#### Task prompt
Copy the lines of the entries exactly as they appear, starting at the line that contains "common name: Common rose" and stopping after the line that contains "genus: Harmonia". Include both of those lines and nothing outside that span.

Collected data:
__________
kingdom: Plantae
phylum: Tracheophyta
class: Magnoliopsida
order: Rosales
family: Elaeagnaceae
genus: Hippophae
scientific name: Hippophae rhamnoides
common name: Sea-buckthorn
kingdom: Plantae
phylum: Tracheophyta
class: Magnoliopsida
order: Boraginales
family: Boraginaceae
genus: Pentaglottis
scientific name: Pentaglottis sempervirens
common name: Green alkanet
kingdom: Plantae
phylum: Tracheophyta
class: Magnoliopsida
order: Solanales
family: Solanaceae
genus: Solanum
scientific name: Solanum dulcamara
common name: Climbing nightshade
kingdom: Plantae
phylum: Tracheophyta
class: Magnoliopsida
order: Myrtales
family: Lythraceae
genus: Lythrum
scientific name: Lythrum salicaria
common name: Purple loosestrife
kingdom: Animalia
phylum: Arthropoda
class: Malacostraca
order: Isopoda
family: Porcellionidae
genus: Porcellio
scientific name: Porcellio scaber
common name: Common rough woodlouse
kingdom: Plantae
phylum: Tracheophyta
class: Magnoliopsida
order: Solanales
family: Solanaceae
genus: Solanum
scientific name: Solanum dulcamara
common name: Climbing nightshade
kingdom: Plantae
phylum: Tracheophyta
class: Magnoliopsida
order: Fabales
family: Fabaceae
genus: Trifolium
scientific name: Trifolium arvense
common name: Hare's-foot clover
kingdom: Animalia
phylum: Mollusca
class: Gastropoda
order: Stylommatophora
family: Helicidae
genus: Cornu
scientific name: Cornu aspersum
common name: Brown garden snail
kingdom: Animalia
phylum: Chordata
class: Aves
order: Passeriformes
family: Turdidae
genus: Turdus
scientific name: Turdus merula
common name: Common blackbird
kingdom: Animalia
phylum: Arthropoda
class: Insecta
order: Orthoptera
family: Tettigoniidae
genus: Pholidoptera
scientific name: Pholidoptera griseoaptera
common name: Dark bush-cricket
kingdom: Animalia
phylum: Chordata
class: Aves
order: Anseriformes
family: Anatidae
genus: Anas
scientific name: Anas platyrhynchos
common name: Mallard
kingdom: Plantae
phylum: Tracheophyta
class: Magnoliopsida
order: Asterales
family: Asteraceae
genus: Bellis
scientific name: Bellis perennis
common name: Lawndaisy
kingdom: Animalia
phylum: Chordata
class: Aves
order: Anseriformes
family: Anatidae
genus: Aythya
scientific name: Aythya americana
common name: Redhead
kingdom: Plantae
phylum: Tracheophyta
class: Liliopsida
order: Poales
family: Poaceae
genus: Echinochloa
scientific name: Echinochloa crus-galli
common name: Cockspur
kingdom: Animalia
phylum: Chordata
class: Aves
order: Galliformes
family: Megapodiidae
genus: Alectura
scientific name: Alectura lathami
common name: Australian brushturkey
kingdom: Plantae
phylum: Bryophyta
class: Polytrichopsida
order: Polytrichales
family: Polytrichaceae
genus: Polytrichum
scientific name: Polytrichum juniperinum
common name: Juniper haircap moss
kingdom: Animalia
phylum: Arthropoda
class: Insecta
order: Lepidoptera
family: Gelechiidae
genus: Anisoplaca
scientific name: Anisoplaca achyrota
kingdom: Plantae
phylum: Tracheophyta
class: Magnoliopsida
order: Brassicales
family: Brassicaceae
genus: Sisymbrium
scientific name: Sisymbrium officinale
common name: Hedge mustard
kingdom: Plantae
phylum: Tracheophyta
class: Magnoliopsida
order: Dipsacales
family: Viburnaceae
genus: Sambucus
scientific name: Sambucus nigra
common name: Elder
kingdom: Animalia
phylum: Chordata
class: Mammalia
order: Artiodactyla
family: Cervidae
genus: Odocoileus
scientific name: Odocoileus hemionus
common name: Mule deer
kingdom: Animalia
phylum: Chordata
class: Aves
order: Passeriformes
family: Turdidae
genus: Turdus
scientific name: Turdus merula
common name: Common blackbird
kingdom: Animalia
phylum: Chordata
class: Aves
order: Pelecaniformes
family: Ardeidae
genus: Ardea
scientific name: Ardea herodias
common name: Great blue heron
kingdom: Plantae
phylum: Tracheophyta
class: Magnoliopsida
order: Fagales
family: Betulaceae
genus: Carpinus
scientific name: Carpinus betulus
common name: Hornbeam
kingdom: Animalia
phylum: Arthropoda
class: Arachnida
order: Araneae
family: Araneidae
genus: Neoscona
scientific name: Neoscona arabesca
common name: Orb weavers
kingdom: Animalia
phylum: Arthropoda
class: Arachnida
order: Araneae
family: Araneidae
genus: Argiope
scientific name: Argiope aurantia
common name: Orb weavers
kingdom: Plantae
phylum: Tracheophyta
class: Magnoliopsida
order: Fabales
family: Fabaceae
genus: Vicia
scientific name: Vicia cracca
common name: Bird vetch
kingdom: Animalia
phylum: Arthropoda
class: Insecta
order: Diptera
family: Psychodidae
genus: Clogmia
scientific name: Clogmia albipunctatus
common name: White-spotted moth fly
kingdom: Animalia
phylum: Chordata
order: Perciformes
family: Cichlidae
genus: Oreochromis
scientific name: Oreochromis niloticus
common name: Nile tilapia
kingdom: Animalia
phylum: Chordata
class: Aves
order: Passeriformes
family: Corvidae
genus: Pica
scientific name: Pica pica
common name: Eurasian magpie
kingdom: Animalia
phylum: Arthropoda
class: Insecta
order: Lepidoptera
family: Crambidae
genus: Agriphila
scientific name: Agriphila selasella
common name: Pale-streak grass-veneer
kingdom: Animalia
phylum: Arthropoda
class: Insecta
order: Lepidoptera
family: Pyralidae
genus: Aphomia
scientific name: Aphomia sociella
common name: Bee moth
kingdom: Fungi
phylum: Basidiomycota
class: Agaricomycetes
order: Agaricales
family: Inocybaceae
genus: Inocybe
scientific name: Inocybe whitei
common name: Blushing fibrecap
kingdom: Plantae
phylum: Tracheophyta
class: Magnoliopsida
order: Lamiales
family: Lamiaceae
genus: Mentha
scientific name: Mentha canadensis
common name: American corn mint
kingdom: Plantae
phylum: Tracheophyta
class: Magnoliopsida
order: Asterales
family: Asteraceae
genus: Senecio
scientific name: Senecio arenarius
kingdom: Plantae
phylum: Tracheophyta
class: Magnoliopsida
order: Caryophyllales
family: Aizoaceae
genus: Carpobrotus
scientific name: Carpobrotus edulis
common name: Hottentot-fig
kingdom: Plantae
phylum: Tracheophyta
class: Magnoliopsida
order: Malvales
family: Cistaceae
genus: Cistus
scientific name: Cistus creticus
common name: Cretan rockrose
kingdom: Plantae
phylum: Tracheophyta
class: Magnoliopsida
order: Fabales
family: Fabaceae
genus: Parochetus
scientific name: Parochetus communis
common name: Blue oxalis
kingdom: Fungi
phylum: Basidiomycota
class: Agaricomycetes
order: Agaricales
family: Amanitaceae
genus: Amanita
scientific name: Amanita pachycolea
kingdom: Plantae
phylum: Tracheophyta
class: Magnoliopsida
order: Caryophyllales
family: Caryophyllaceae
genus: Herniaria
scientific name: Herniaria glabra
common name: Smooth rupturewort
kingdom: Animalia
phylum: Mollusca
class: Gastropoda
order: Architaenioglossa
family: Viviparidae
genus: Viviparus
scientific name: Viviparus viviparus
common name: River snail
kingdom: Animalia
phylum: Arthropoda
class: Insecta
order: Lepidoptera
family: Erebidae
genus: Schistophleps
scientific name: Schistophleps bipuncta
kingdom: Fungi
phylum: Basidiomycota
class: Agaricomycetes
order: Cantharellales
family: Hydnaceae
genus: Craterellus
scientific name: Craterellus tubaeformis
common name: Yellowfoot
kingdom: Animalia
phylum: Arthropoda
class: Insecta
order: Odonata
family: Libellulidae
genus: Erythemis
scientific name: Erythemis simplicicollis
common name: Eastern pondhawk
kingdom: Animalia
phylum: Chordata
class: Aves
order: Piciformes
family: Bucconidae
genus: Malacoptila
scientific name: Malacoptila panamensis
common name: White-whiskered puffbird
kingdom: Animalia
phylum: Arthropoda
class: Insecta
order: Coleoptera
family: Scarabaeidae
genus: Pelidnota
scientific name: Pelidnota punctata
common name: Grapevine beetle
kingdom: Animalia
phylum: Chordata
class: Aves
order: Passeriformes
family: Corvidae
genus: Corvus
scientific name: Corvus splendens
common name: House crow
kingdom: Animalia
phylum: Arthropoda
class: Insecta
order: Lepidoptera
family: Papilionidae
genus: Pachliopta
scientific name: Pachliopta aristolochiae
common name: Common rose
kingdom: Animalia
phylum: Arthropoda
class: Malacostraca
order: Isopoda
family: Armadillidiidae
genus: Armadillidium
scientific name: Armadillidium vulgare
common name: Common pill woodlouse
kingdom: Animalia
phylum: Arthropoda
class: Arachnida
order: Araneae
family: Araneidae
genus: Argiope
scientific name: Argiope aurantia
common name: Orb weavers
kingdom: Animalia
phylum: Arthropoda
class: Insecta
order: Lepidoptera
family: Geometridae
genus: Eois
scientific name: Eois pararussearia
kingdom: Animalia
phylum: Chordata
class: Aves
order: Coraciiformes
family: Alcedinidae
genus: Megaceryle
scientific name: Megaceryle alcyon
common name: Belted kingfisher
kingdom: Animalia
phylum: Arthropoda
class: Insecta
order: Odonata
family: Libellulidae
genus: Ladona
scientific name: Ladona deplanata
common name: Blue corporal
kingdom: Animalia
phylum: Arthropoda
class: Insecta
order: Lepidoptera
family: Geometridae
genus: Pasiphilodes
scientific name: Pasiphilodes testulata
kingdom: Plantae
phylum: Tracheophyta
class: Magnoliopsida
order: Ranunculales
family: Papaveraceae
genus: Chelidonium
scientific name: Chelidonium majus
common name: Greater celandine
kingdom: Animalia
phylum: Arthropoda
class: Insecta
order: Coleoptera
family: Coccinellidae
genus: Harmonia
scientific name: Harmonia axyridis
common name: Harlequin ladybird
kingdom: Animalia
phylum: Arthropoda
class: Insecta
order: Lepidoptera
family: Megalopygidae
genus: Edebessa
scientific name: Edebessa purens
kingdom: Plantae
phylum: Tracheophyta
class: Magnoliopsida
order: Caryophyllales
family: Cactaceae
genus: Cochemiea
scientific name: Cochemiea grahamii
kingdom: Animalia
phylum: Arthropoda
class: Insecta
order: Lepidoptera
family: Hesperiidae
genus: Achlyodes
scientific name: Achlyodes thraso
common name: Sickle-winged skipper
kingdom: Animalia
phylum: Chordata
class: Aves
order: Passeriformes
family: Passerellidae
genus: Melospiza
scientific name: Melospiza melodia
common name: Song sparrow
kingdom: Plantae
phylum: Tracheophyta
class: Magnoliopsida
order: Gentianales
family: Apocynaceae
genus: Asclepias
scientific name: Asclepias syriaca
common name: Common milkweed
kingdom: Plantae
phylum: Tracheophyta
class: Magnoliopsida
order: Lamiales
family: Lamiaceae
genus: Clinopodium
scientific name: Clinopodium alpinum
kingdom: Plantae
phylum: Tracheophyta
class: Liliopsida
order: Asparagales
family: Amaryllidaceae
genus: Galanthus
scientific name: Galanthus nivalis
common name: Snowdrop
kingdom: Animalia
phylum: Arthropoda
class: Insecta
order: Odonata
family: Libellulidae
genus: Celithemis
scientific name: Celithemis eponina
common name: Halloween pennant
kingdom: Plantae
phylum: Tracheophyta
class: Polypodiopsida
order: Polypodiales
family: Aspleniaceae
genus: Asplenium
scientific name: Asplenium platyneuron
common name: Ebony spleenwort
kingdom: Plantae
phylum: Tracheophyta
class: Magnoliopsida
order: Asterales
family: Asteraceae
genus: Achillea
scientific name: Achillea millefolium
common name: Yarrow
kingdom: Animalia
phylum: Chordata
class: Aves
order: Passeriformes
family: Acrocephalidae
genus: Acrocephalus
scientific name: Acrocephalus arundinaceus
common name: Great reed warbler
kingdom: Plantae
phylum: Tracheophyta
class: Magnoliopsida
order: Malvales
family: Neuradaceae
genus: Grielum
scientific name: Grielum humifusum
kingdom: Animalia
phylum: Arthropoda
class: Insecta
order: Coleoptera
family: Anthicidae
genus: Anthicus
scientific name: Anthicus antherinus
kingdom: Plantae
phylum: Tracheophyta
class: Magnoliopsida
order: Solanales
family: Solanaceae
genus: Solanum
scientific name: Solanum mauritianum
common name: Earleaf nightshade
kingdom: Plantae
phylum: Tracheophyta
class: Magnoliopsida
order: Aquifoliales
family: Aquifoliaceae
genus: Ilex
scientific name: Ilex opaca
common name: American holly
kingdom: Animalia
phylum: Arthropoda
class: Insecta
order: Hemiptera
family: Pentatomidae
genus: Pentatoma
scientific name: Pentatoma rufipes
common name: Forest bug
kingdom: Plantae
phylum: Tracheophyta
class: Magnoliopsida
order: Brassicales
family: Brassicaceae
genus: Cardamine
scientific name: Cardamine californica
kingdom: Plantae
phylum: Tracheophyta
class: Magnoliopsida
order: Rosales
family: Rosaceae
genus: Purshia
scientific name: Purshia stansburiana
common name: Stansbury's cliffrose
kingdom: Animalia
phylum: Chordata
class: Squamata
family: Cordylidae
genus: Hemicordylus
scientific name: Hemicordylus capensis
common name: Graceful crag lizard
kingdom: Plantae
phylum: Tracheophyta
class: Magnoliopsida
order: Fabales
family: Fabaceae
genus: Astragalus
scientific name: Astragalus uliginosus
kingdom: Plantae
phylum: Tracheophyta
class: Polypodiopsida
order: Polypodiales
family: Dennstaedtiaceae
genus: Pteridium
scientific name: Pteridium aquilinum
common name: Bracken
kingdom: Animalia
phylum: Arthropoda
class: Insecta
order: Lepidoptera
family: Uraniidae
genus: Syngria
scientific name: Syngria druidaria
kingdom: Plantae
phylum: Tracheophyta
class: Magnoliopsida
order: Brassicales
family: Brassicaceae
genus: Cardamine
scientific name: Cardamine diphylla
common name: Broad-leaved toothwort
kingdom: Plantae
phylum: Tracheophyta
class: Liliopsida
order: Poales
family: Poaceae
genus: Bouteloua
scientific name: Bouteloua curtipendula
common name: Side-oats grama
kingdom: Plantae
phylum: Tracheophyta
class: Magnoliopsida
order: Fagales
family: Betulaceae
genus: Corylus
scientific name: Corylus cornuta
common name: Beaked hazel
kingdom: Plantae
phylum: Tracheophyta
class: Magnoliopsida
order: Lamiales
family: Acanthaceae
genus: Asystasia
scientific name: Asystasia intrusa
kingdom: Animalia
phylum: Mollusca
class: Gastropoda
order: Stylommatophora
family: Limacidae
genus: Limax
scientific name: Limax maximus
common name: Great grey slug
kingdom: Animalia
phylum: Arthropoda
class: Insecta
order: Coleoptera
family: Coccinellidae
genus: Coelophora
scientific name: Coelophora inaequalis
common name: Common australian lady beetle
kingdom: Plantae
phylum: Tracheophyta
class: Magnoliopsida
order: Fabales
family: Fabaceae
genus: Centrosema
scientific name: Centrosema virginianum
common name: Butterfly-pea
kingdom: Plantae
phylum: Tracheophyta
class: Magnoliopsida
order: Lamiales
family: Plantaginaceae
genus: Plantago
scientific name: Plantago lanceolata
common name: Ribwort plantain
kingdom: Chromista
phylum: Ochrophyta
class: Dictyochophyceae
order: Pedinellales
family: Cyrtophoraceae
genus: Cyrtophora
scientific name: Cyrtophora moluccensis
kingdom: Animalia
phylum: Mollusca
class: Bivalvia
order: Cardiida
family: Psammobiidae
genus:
__________
#### Written answer
common name: Common rose
kingdom: Animalia
phylum: Arthropoda
class: Malacostraca
order: Isopoda
family: Armadillidiidae
genus: Armadillidium
scientific name: Armadillidium vulgare
common name: Common pill woodlouse
kingdom: Animalia
phylum: Arthropoda
class: Arachnida
order: Araneae
family: Araneidae
genus: Argiope
scientific name: Argiope aurantia
common name: Orb weavers
kingdom: Animalia
phylum: Arthropoda
class: Insecta
order: Lepidoptera
family: Geometridae
genus: Eois
scientific name: Eois pararussearia
kingdom: Animalia
phylum: Chordata
class: Aves
order: Coraciiformes
family: Alcedinidae
genus: Megaceryle
scientific name: Megaceryle alcyon
common name: Belted kingfisher
kingdom: Animalia
phylum: Arthropoda
class: Insecta
order: Odonata
family: Libellulidae
genus: Ladona
scientific name: Ladona deplanata
common name: Blue corporal
kingdom: Animalia
phylum: Arthropoda
class: Insecta
order: Lepidoptera
family: Geometridae
genus: Pasiphilodes
scientific name: Pasiphilodes testulata
kingdom: Plantae
phylum: Tracheophyta
class: Magnoliopsida
order: Ranunculales
family: Papaveraceae
genus: Chelidonium
scientific name: Chelidonium majus
common name: Greater celandine
kingdom: Animalia
phylum: Arthropoda
class: Insecta
order: Coleoptera
family: Coccinellidae
genus: Harmonia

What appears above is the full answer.